> [Exercise instructions]
Below are the records; copy each line in which "configs" occurs.

> [Records to use]
-- -- --

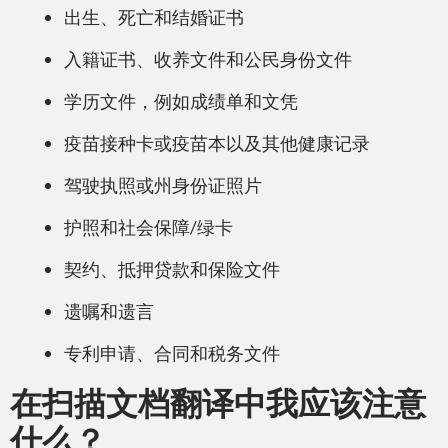
PDF – Adobe Reader
出生、死亡和结婚证书
入籍证书、收养文件和公民身份文件
学历文件，例如成绩单和文凭
疫苗接种卡或疫苗本以及其他健康记录
Adobe InDesign
驾驶执照或州身份证照片
护照和社会保障/绿卡
契约、抵押贷款和保险文件
遗嘱和遗言
Adobe Premiere
专利申请、合同和税务文件
在扫描文档翻译中我应该注意
什么？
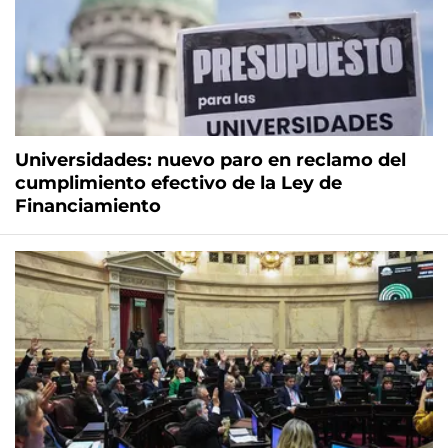
Universidades: nuevo paro en reclamo del
cumplimiento efectivo de la Ley de
Financiamiento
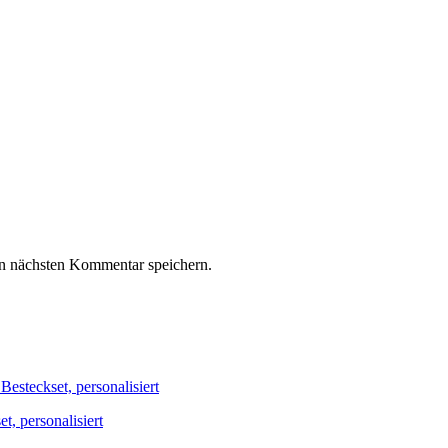
n nächsten Kommentar speichern.
, personalisiert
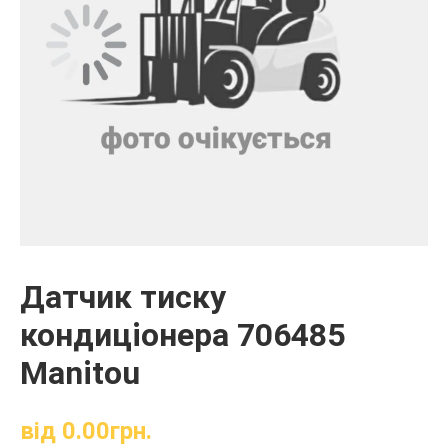
Датчик тиску
кондиціонера 706485
Manitou
від
0.00
грн.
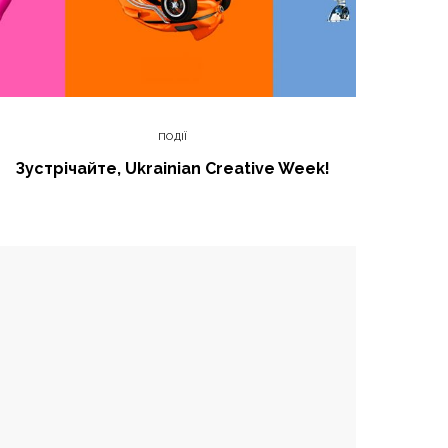
ПОДІЇ
Зустрічайте, Ukrainian Creative Week!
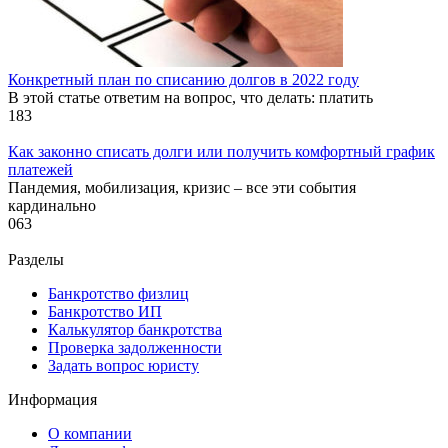
Конкретный план по списанию долгов в 2022 году
В этой статье ответим на вопрос, что делать: платить
1
83
Как законно списать долги или получить комфортный график
платежей
Пандемия, мобилизация, кризис – все эти события
кардинально
0
63
Разделы
Банкротство физлиц
Банкротство ИП
Калькулятор банкротства
Проверка задолженности
Задать вопрос юристу
Информация
О компании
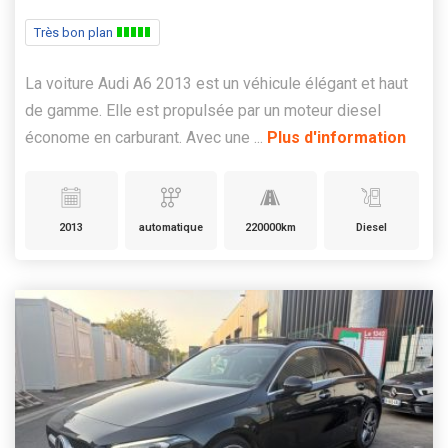
Très bon plan
La voiture Audi A6 2013 est un véhicule élégant et haut
de gamme. Elle est propulsée par un moteur diesel
économe en carburant. Avec une ...
Plus d'information
2013
automatique
220000km
Diesel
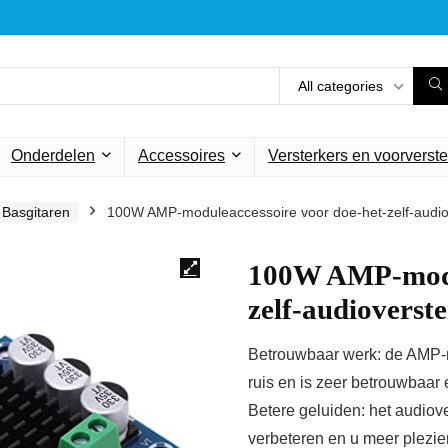
All categories
Onderdelen
Accessoires
Versterkers en voorverste
Basgitaren
100W AMP-moduleaccessoire voor doe-het-zelf-audio
100W AMP-modul
zelf-audioverst
Betrouwbaar werk: de AMP-m
ruis en is zeer betrouwbaar 
Betere geluiden: het audiove
verbeteren en u meer plezie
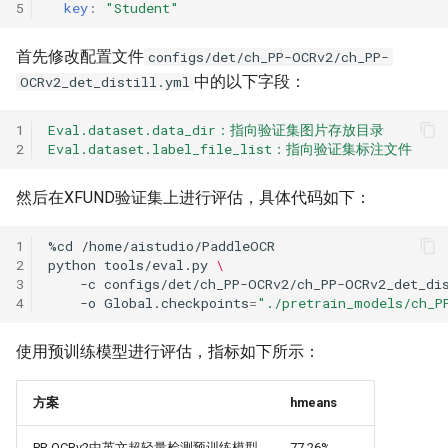
5
key
:
"Student"
首先修改配置文件
configs/det/ch_PP-OCRv2/ch_PP-
中的以下字段：
OCRv2_det_distill.yml
1
Eval.dataset.data_dir：指向验证集图片存放目录
2
Eval.dataset.label_file_list：指向验证集标注文件
然后在XFUND验证集上进行评估，具体代码如下：
1
%cd
2
python
tools/eval.py
\
3
-c
configs/det/ch_PP-OCRv2/ch_PP-OCRv2_det_di
4
-o
Global.checkpoints
=
"./pretrain_models/ch_P
使用预训练模型进行评估，指标如下所示：
方案
hmeans
PP-OCRv2中英文超轻量检测预训练模型
77.26%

-- -- --

> [Answer section]
configs/det/ch_PP-OCRv2/ch_PP-
configs/det/ch_PP-OCRv2/ch_PP-OCRv2_det_di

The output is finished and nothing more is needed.